1. The website is dynamic (content loaded with JavaScript), soup.select() alone will not work because BeautifulSoup can only parse the static HTML returned by the server. Dynamic content is rendered after the page is loaded, often via AJAX requests or lazy loading.
2. To handle dynamic website, we have three methods:

### Option	When to Use	Tools Required	+ Difficulty
- Option 1: Selenium + BeautifulSoup | Dynamic content, no API	| Selenium, BeautifulSoup, Pandas	⭐⭐⭐ (Medium)
- Option 2: API request via requests |	API available (check XHR requests) | Requests, Pandas	⭐⭐ (Easy)
- Option 3: Hybrid (Selenium + API) | Dynamically-generated API URL	| Selenium, Requests, Pandas	⭐⭐⭐⭐ (Complex)
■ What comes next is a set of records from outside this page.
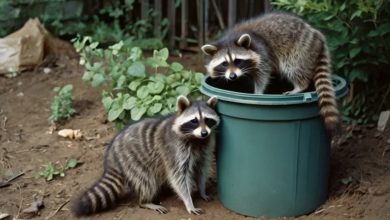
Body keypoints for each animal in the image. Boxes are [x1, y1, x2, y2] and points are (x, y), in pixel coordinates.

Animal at [71, 95, 219, 216]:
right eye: (194, 121)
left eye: (207, 120)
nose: (204, 133)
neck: (196, 139)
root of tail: (112, 153)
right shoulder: (173, 150)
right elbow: (178, 177)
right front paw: (188, 201)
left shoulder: (205, 146)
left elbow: (202, 169)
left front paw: (202, 190)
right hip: (133, 161)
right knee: (146, 181)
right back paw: (145, 201)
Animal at [203, 12, 340, 132]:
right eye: (224, 64)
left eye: (237, 61)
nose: (232, 76)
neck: (232, 38)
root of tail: (317, 35)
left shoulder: (262, 51)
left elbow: (263, 74)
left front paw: (257, 93)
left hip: (300, 48)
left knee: (292, 65)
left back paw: (300, 86)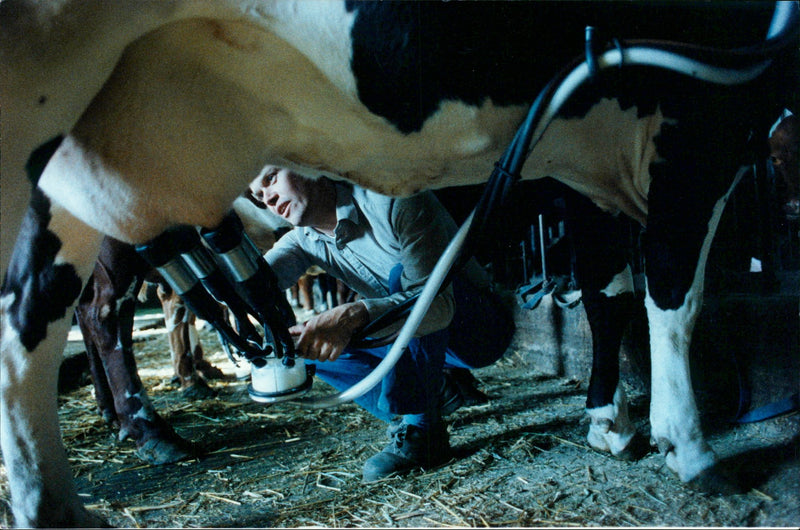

### Key Commands for CSS Selectors

Selector	Usage	Example
- ID Selector	-- Select by ID	--> #search-results-page-1
- Class Selector --	Select by class	--> .meta-line
- Child Selector --	Direct child selector -->	#search-results-page-1 > ol
- Descendant Selector --	All descendants -->	#search-results-page-1 ol div
- nth-child() --	Select specific child -->	ol > div:nth-child(1)
- Attribute Selector --	Select by attribute -->	div[class="meta-line"]